Pour qu'une entreprise soit éligible au dispositif du crédit impôt recherche, il ne sera donc plus nécessaire que les opérations de recherche qu'elle effectue soient réalisées uniquement en France.

Toutefois, ces opérations devront toujours correspondre à des dépenses retenues pour la détermination du résultat imposable dans les conditions de droit commun qu'elles soient réalisées en France ou dans l'espace économique européen.
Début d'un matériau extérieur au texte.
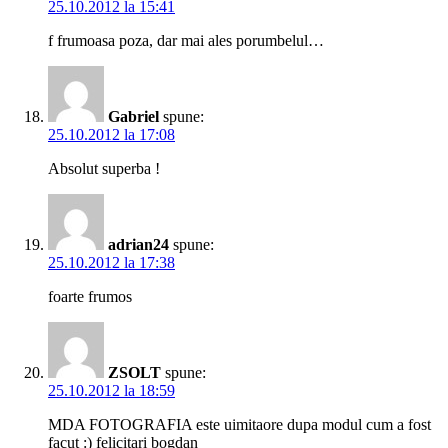
25.10.2012 la 15:41
f frumoasa poza, dar mai ales porumbelul…
Gabriel
spune:
25.10.2012 la 17:08
Absolut superba !
adrian24
spune:
25.10.2012 la 17:38
foarte frumos
ZSOLT
spune:
25.10.2012 la 18:59
MDA FOTOGRAFIA este uimitaore dupa modul cum a fost
facut :) felicitari bogdan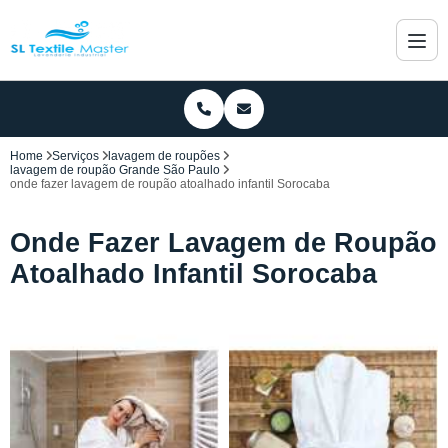
Home
Serviços
lavagem de roupões
lavagem de roupão Grande São Paulo
onde fazer lavagem de roupão atoalhado infantil Sorocaba
Onde Fazer Lavagem de Roupão
Atoalhado Infantil Sorocaba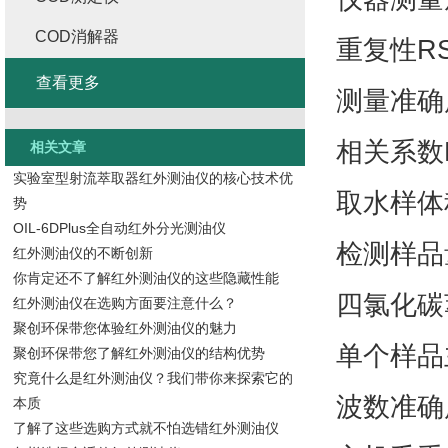
COD消解器
重复性RS
查看更多
测量准确
相关系数R
相关文章
实验室型射流萃取器红外测油仪的核心技术优
取水样体积5
势
OIL-6DPlus全自动红外分光测油仪
检测样品
红外测油仪的不断创新
你肯定还不了解红外测油仪的这些隐藏性能
四氯化碳萃
红外测油仪在选购方面要注意什么？
聚创环保带您体验红外测油仪的魅力
单个样品
聚创环保带您了解红外测油仪的结构优势
究竟什么是红外测油仪？我们带你来探索它的
波数准确
本质
了解了这些选购方式就不怕选错红外测油仪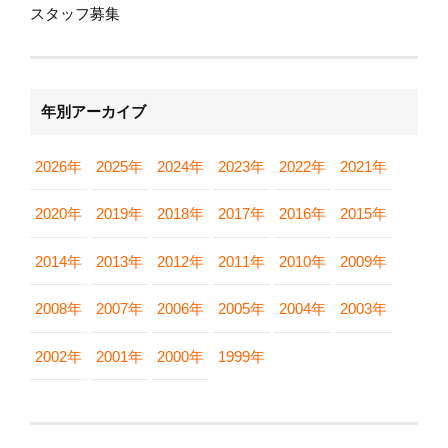
スタッフ募集
年別アーカイブ
2026年
2025年
2024年
2023年
2022年
2021年
2020年
2019年
2018年
2017年
2016年
2015年
2014年
2013年
2012年
2011年
2010年
2009年
2008年
2007年
2006年
2005年
2004年
2003年
2002年
2001年
2000年
1999年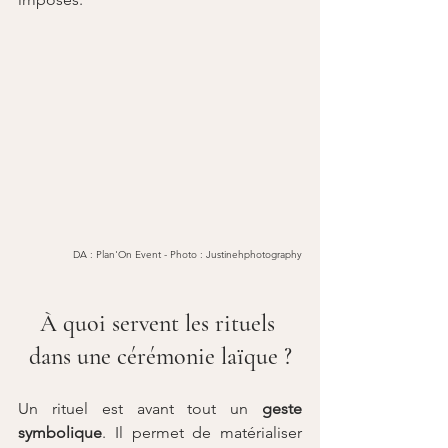
DA : Plan'On Event - Photo : Justinehphotography
À quoi servent les rituels 
dans une cérémonie laïque ?
Un rituel est avant tout un 
geste 
symbolique
. Il permet de matérialiser 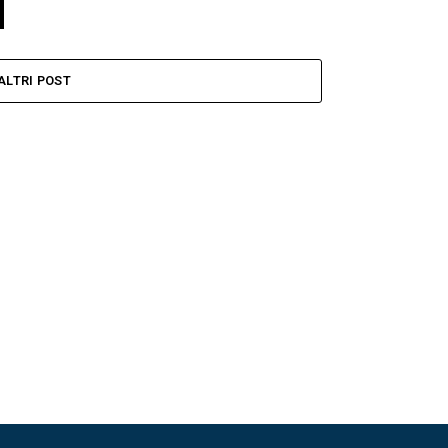
ALTRI POST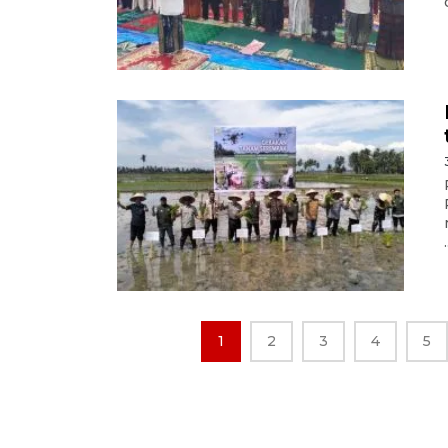
.
1
2
3
4
5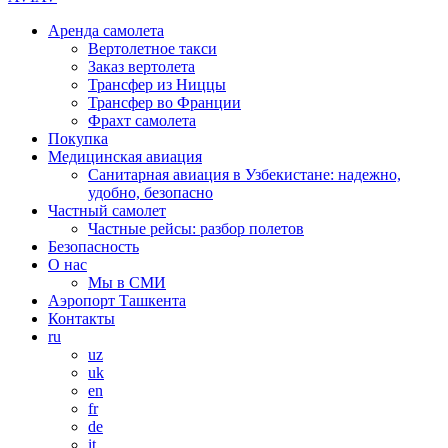
Аренда самолета
Вертолетное такси
Заказ вертолета
Трансфер из Ниццы
Трансфер во Франции
Фрахт самолета
Покупка
Медицинская авиация
Санитарная авиация в Узбекистане: надежно,
удобно, безопасно
Частный самолет
Частные рейсы: разбор полетов
Безопасность
О нас
Мы в СМИ
Аэропорт Ташкента
Контакты
ru
uz
uk
en
fr
de
it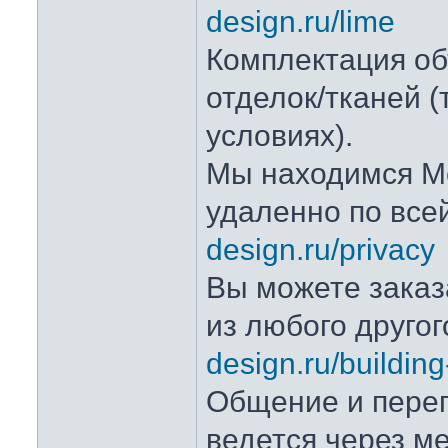
design.ru/lime
Комплектация об
отделок/тканей 
условиях).
Мы находимся Мо
удаленно по все
design.ru/privacy
Вы можете заказ
из любого друго
design.ru/buildin
Общение и переп
ведется через м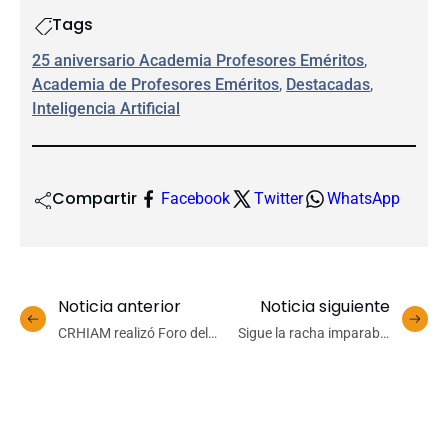
Tags
25 aniversario Academia Profesores Eméritos
, 
Academia de Profesores Eméritos
, 
Destacadas
, 
Inteligencia Artificial
Compartir
Facebook
Twitter
WhatsApp
Noticia anterior
Noticia siguiente
CRHIAM realizó Foro del
Sigue la racha imparable
Agua enfocado en los
de Basket UdeC: ahora
Objetivos de Desarrollo
venció a Atlético Puerto
Sostenible
Varas como visitante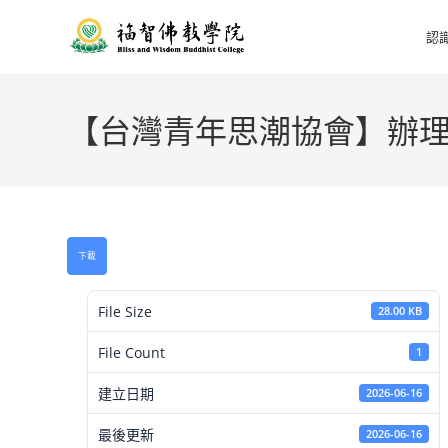
認
【台灣青年思潮協會】辦理
下載
File Size
28.00 KB
File Count
1
建立日期
2026-06-16
最後更新
2026-06-16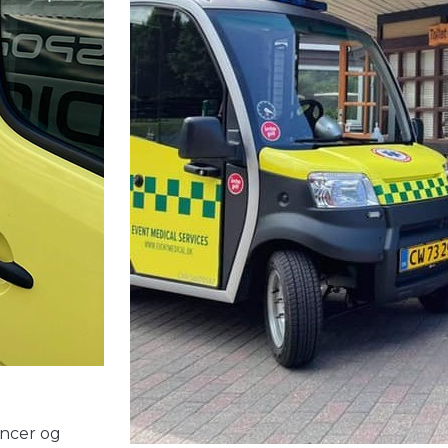
ancer og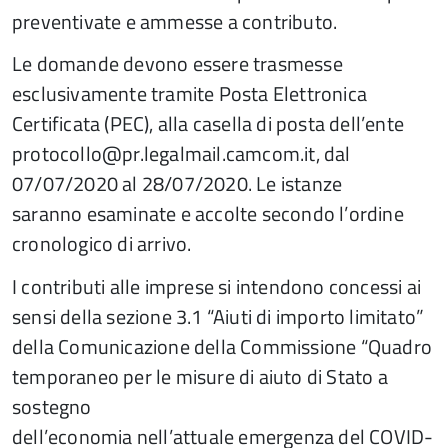
preventivate e ammesse a contributo.
Le domande devono essere trasmesse
esclusivamente tramite Posta Elettronica
Certificata (PEC), alla casella di posta dell’ente
protocollo@pr.legalmail.camcom.it, dal
07/07/2020 al 28/07/2020. Le istanze
saranno esaminate e accolte secondo l’ordine
cronologico di arrivo.
I contributi alle imprese si intendono concessi ai
sensi della sezione 3.1 “Aiuti di importo limitato”
della Comunicazione della Commissione “Quadro
temporaneo per le misure di aiuto di Stato a
sostegno
dell’economia nell’attuale emergenza del COVID-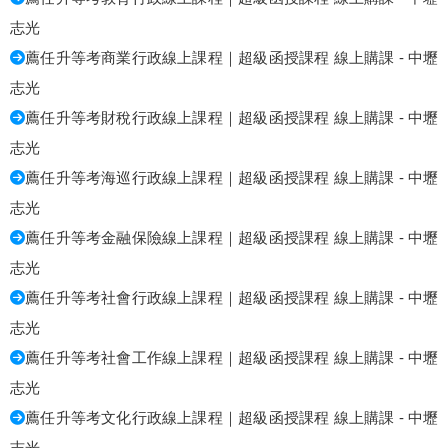
志光
薦任升等考商業行政線上課程｜超級函授課程 線上購課 - 中壢
志光
薦任升等考財稅行政線上課程｜超級函授課程 線上購課 - 中壢
志光
薦任升等考海巡行政線上課程｜超級函授課程 線上購課 - 中壢
志光
薦任升等考金融保險線上課程｜超級函授課程 線上購課 - 中壢
志光
薦任升等考社會行政線上課程｜超級函授課程 線上購課 - 中壢
志光
薦任升等考社會工作線上課程｜超級函授課程 線上購課 - 中壢
志光
薦任升等考文化行政線上課程｜超級函授課程 線上購課 - 中壢
志光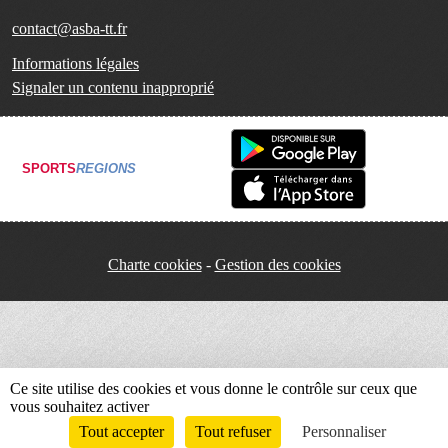
contact@asba-tt.fr
Informations légales
Signaler un contenu inapproprié
SPORTS
REGIONS
Charte cookies
Gestion des cookies
Ce site utilise des cookies et vous donne le contrôle sur ceux que
vous souhaitez activer
Tout accepter
Tout refuser
Personnaliser
Envie de participer ?
Connexion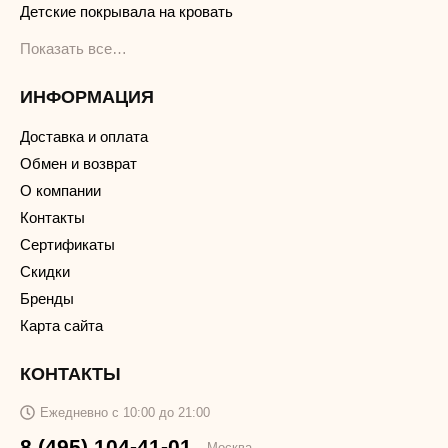
Детские покрывала на кровать
Показать все…
ИНФОРМАЦИЯ
Доставка и оплата
Обмен и возврат
О компании
Контакты
Сертификаты
Скидки
Бренды
Карта сайта
КОНТАКТЫ
Ежедневно с 10:00 до 21:00
8 (495) 104-41-01
Москва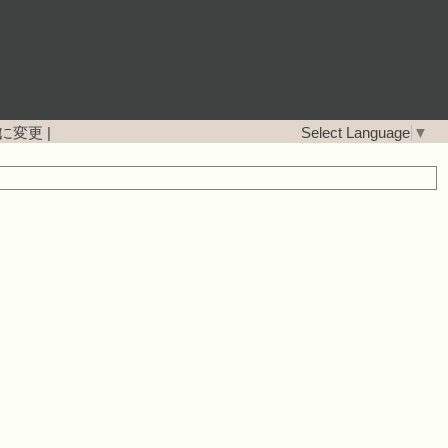
に変更
|
Select Language
▼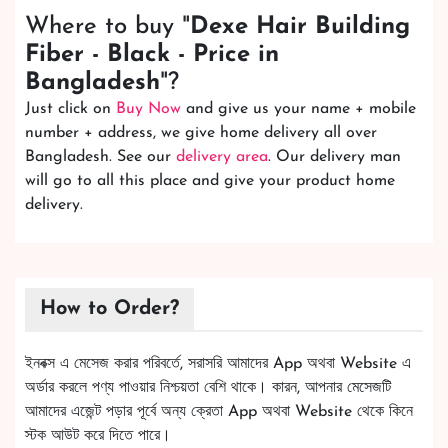
Where to buy "
Dexe Hair Building
Fiber - Black - Price in
Bangladesh
"?
Just click on
Buy Now
and give us your name + mobile
number + address, we give home delivery all over
Bangladesh. See our
delivery area
. Our delivery man
will go to all this place and give your product home
delivery.
How to Order?
ইনবক্স এ মেসেজ করার পরিবর্তে, সরাসরি আমাদের App অথবা Website এ
অর্ডার করলে পণ্য পাওয়ার নিশ্চয়তা বেশি থাকে। কারন, আপনার মেসেজটি
আমাদের এজেন্ট পড়ার পূর্বে অন্য ক্রেতা App অথবা Website থেকে কিনে
স্টক আউট করে দিতে পারে।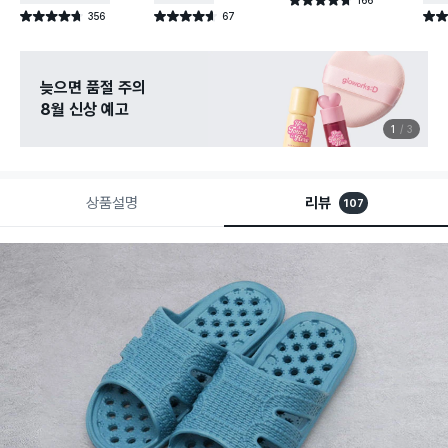
별점 4.7점
건 작성
356
67
별점 4.7점
별점 4.6점
별점 
건 작성
건 작성
늦으면 품절 주의
8월 신상 예고
1
3
상품설명
리뷰
107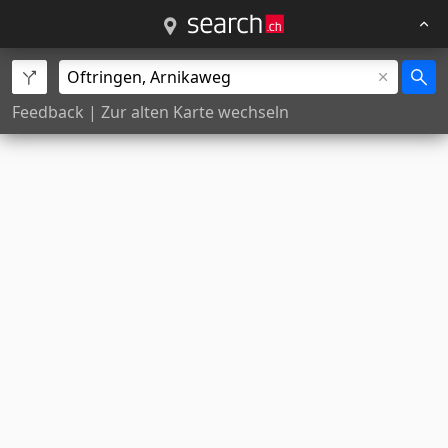
Feedback
|
Zur alten Karte wechseln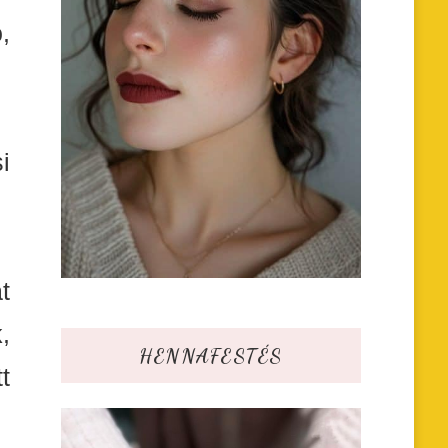
,
i
t
,
HENNAFESTÉS
t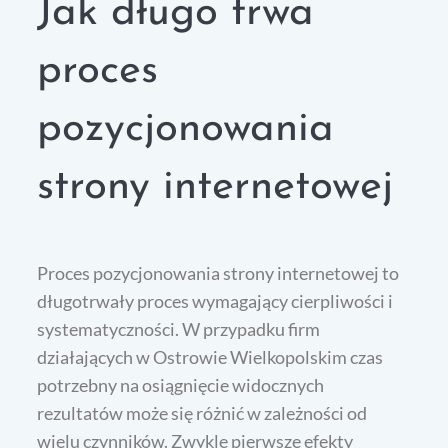
Jak długo trwa
proces
pozycjonowania
strony internetowej
Proces pozycjonowania strony internetowej to
długotrwały proces wymagający cierpliwości i
systematyczności. W przypadku firm
działających w Ostrowie Wielkopolskim czas
potrzebny na osiągnięcie widocznych
rezultatów może się różnić w zależności od
wielu czynników. Zwykle pierwsze efekty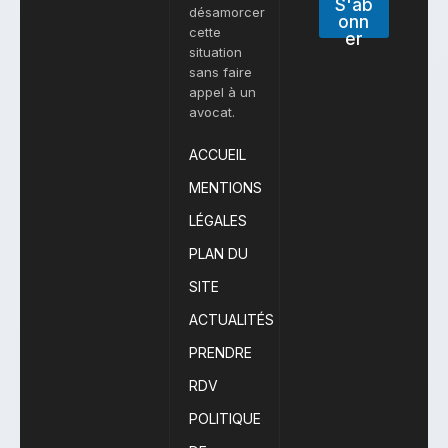
S'ab
désamorcer
onn
cette
er
situation
sans faire
appel à un
avocat.
ACCUEIL
MENTIONS
LÉGALES
PLAN DU
SITE
ACTUALITÉS
PRENDRE
RDV
POLITIQUE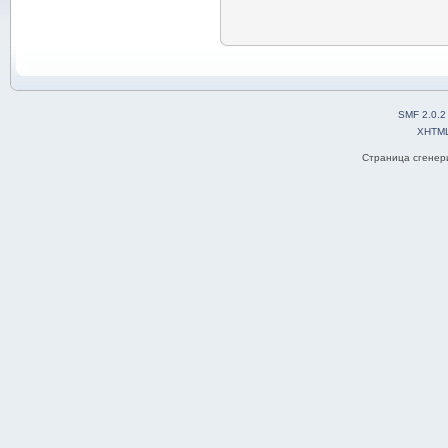
SMF 2.0.2
XHTM
Страница сгенери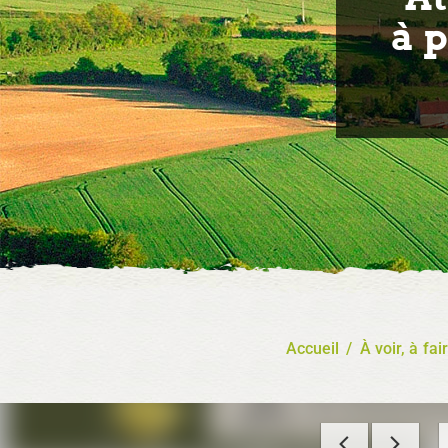
à 
Accueil
/
À voir, à fai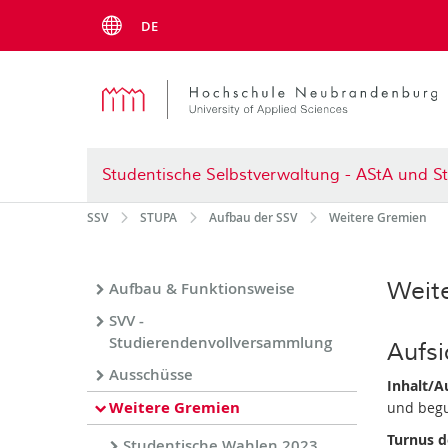
Menu
DE
Studentische Selbstverwaltung - AStA und S
SSV
STUPA
Aufbau der SSV
Weitere Gremien
Weit
Aufbau & Funktionsweise
SVV -
Studierendenvollversammlung
Aufsi
Ausschüsse
Inhalt/A
Weitere Gremien
und begu
Turnus d
Studentische Wahlen 2023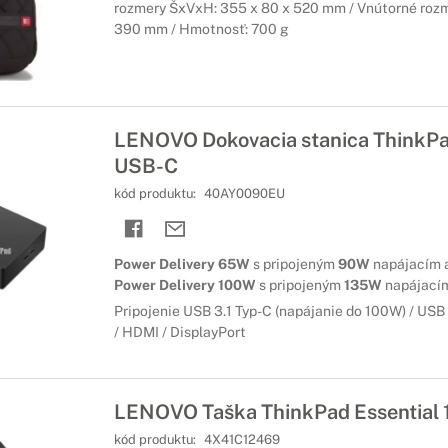
rozmery ŠxVxH: 355 x 80 x 520 mm / Vnútorné roz
390 mm / Hmotnosť: 700 g
ok z hudby
ašej kancelárií nikdy nebola jednoduchšia. Pomocou skvelých techn
 svoje videá alebo hudbu.
LENOVO Dokovacia stanica ThinkPa
USB-C
 svoje súbory
kód produktu:
40AY0090EU
ponuke sa vyznačujú nielen vysokou spoľahlivosťou, ale aj skvelou rýc
Power Delivery 65W
s pripojeným
90W
napájacím 
gitech
Power Delivery 100W
s pripojeným
135W
napájací
 výkonnosť. Výnimočná všestrannosť
Pripojenie USB 3.1 Typ-C (napájanie do 100W) / USB 
/ HDMI / DisplayPort
priemyselnému prevedeniu predstavujú kamery Logitech špičku v 
ernou optikou a prelomovými technológiami, sa vyznačujú špičkov
stí.
LENOVO Taška ThinkPad Essential 
kód produktu:
4X41C12469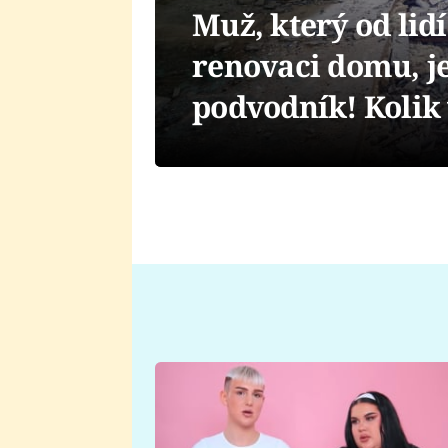
Muž, který od lid
renovaci domu, je
podvodník! Kolik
La sous-traitance d'opérations de recherche auprès d'établissements publics ou privés agréés implantés en France ou dans l'espace économique européen ne saura autorisée que dans la limite d'un plafond global de 2 000 000 euros par an (CGI, art. 244 quater-II d ter).

L'extension des dépenses de sous-traitance à l'ensemble de la Communauté européenne devrait conduire à supprimer dans la loi, la référence aux centres techniques exerçant une mission d'intérêt général au regard du crédit d'impôt recherche lesquels devraient être assimilés, par voie d'instruction administrative, aux organismes de recherche publics et des universités.

Ces nouvelles dispositions ont été définitivement adoptées par le Parlement et s'appliquent au crédit d'impôt calculé au titre des dépenses de recherche exposées à compter du 1er janvier 2005.